Gentry Williams

No. 26 – Georgia Bulldogs
- Position: Cornerback
- Class: Fifth year

Personal information
- Born: June 15, 2004 (age 22)
- Listed height: 5 ft 11 in (1.80 m)
- Listed weight: 190 lb (86 kg)

Career information
- High school: Booker T. Washington (Tulsa, Oklahoma)
- College: Oklahoma (2022–2025); Georgia (2026–present);
- Stats at ESPN

= Gentry Williams =

American football player (born 2004)

Gentry Williams (born June 15, 2004) is an American college football cornerback for the Georgia Bulldogs of the Southeastern Conference (SEC).

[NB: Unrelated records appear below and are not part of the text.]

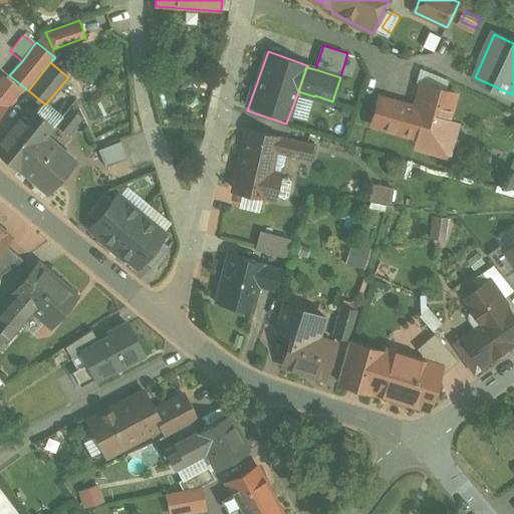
[(0,78),(0,109),(4,105),(18,88),(3,75),(0,78)]
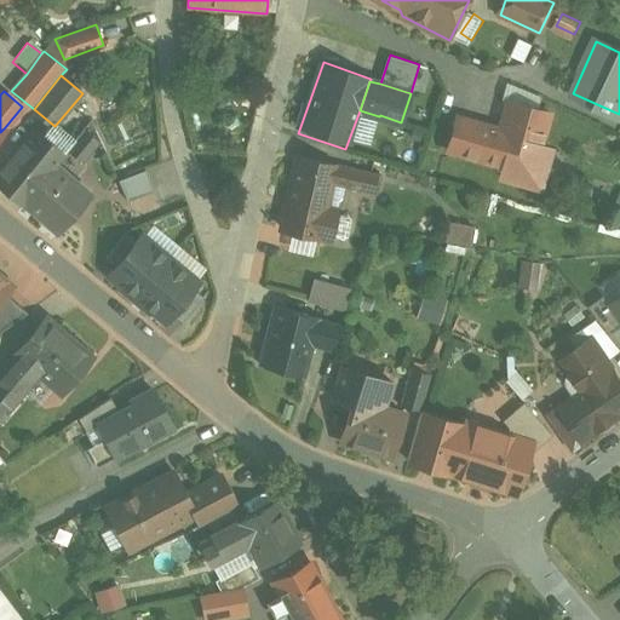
[(505,130),(458,116),(448,150),(533,174),(551,113),(510,102),(505,116),(509,118),(505,130)]
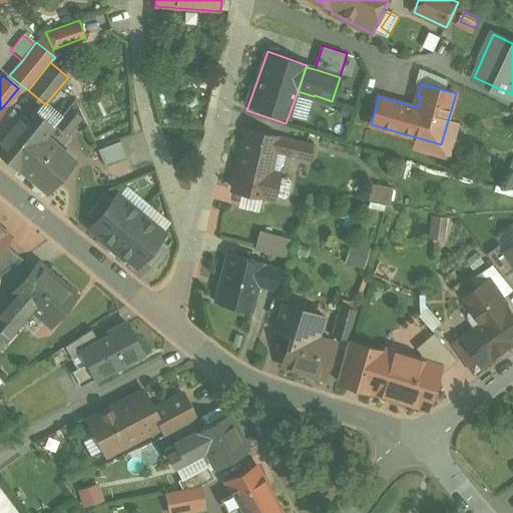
[(82,115),(71,106),(57,124),(69,134),(82,118),(82,115)]
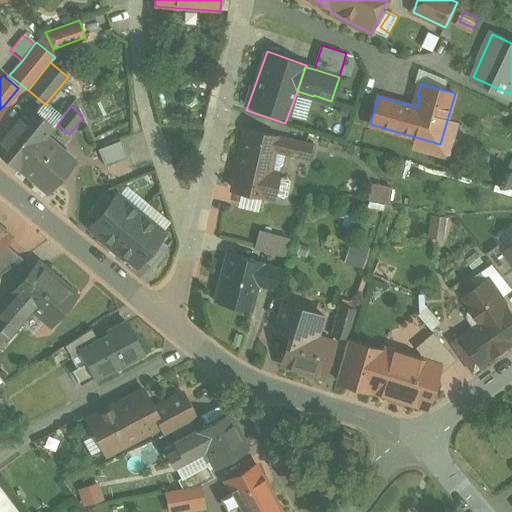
[(29,107),(0,141),(0,151),(20,169),(47,136),(54,128),(29,107)]
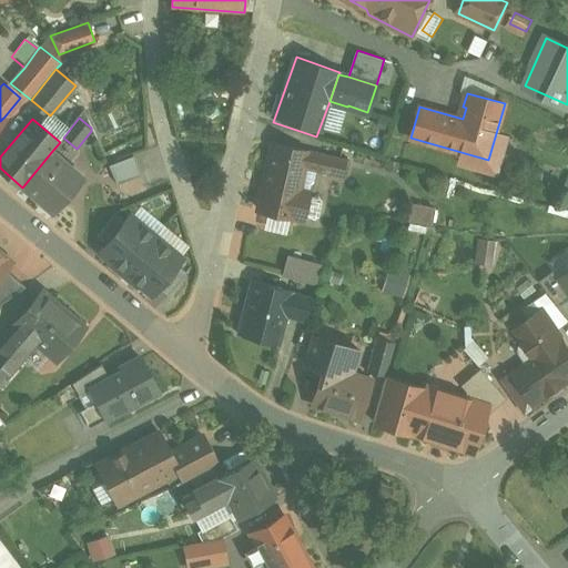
[(395,124),(376,119),(375,122),(363,119),(358,134),(369,139),(388,144),(395,124)]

He previously played for the Oklahoma Sooners.

== Early life ==
Williams attended Booker T. Washington High School in Tulsa, Oklahoma. He missed much of his junior season due to an ACL injury. Williams was selected to play in the 2022 All-American Bowl. He was rated as a four-star recruit and committed to play college football for the Oklahoma Sooners over offers from schools such as Florida, Missouri, and USC.

== College career ==
As a freshman in 2022, Williams notched seven tackles and an interception. In the 2022 offseason, he was hospitalized after collapsing during a Sooners workout. Williams made his first career start in week one of the 2023 season, where he made three tackles in a win over Arkansas State. Williams finished the 2023 season, totaling 30 tackles with four being for a loss, along with three interceptions.

On January 13, 2026, Williams announced his decision to transfer to the University of Georgia to play for the Georgia Bulldogs.